My friend is a top boss in the corporate world. She manages teams stationed in various countries and is admired for her meticulous detailing, calm demeanour and sense of humour. Yet, she struggles as a parent, unable to function well when flexibility is more valuable than structure and listening takes precedence over giving instructions.

When she talks to me, I can see from my distance that she loves her children but doesn’t know how to honour them. As a parent, she expects her role to be in control, to call the shots, to take decisions on their behalf and to be the recipient of their gratitude.

This wouldn’t be a problem if she achieved the results she expects.

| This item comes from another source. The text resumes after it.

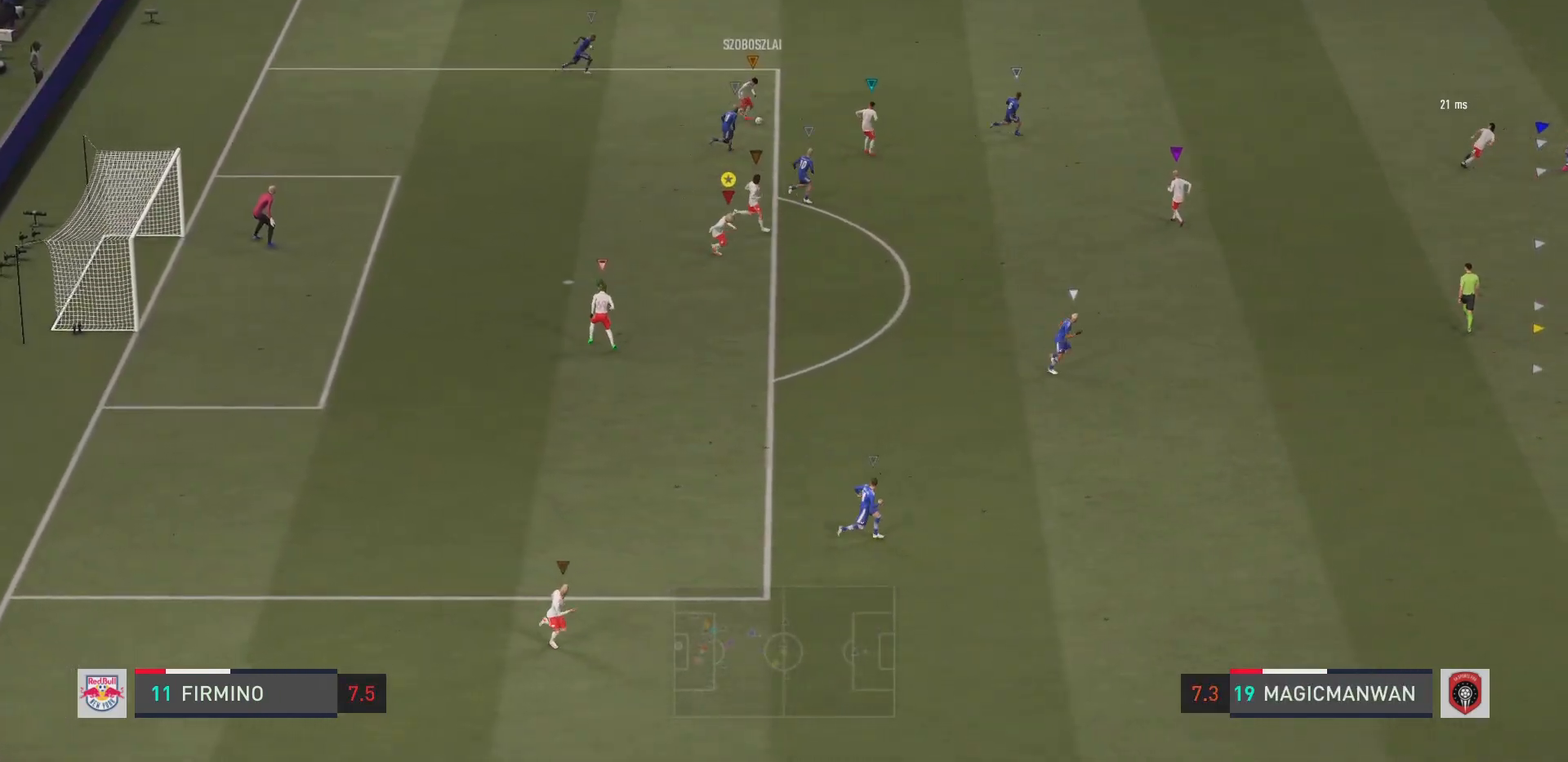
{"buttons": ["R2"], "left_stick": "down-right", "right_stick": "center", "events": []}
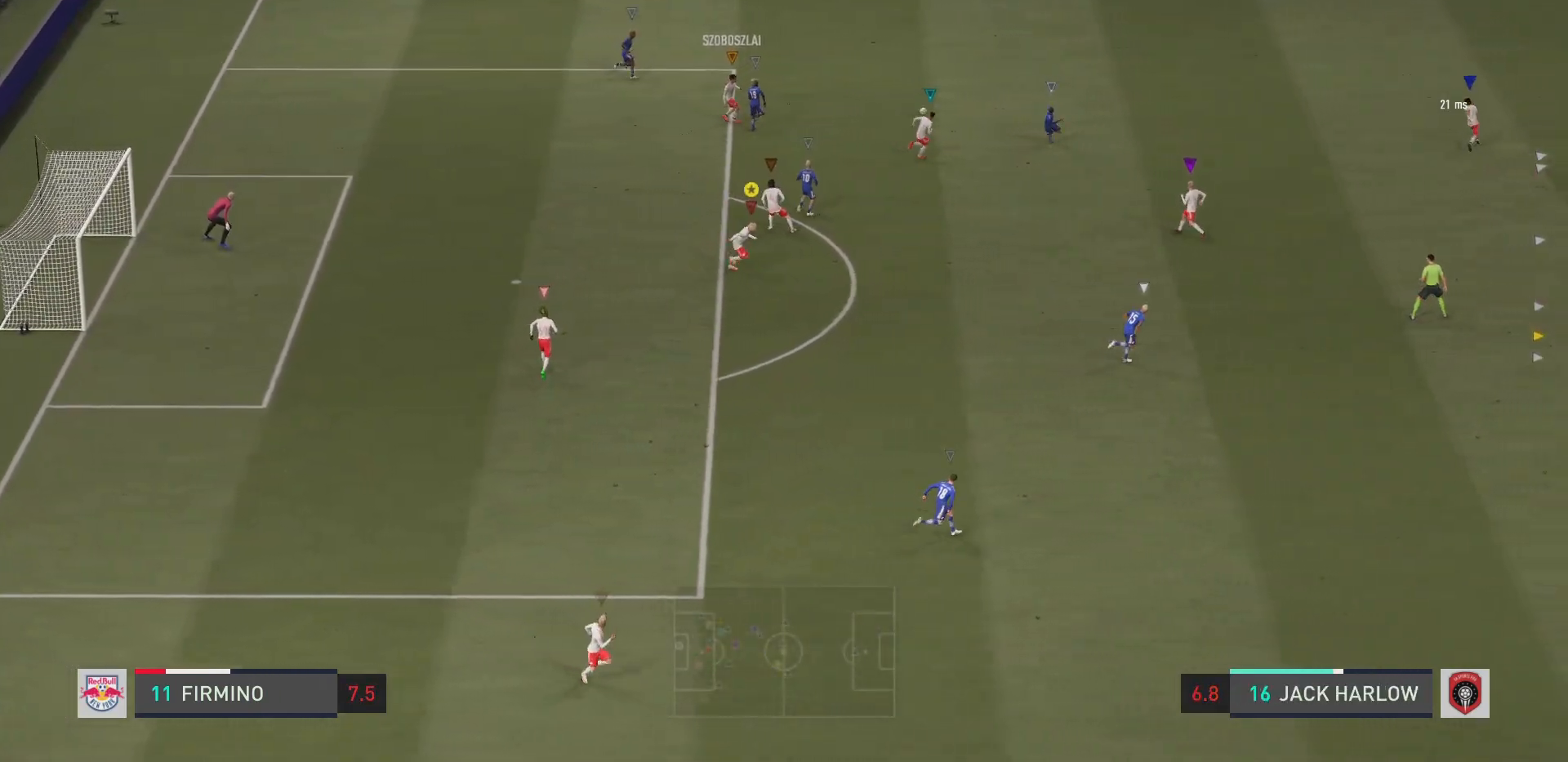
{"buttons": ["R2"], "left_stick": "right", "right_stick": "center", "events": [[400, "left_stick", "right"]]}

Her children, both on the cusp of young adulthood, have learned to tune her out. They nod dutifully when she tells them what to do, but they are sluggish, forgetful and absent-minded about performing according to her instructions.

She is convinced the children and the rest of the world have ganged up against her.

“Make lists,” I text back to her. “Do at home what you would do at work when you have a problem that needs to be broken down into its components to be solved.”

“You make a list and send it to me,” she replies, doing what she is good at — delegating work.

Here’s my freewheeling list of lessons picked up on the way to becoming a parent who is sometimes expected to be smarter than she feels:

1) We desperately need to feel we are in charge, but the main lesson of it all is to let go, to loosen up, to allow home to be a safe space where we can experiment with being our varied selves. Authority is over-rated. Distract yourself from trying to assume control.

2) Forget about getting it right one day. It isn’t about who is right or wrong. It is about stepping back to allow others to step forward. Making space for the flawed, conflicted, real you to be seen openly, without feeling judged.

3) Everything we feel is tainted by the fear of judgment. Give yourself the freedom to be judged by others without feeling guilty, wrong or small. This is the first step towards learning to accept differences, especially in those closest to us.

4) Take frequent naps. Learn from your pets and little children. For bouts of high energy effectiveness, reward yourself with sleep that helps you replenish and restart. It also brings peace to the ecosystem.

5) Treat meltdowns as milestones — whether they are your own or that of your child’s. Like a pause on a long journey. You will get tired. You will miss a speed bump. You need to change pace. Be ready to bend, so you don’t have to break.

6) Neglect problems. More often than not, trying to solve a knot in one’s relationships in a hurry only makes it tighter rather than smoothen it. Conflicts in intimate relationships reveal themselves slowly. Give them the time they need.

7) Rejection is a great teacher. So is failure. Find healthy ways to separate yourself from being entangled with each other all the time, so that you can come together in love some of the times.

8) Days are long, months go fast, but the years, the years just seem to be on the run. Prolong the childhood of your children as long as you can. Prolong yours for the rest of your life. You deserve it.

9) Growing up means learning to deal with your pain without needing to hurt someone else. Learn to be kind to yourself instead of pleasing everyone else for validation.

10) Raising children empowers us; it offers us a chance to find our own lost selves. Embrace them, so you can embrace yourself fully.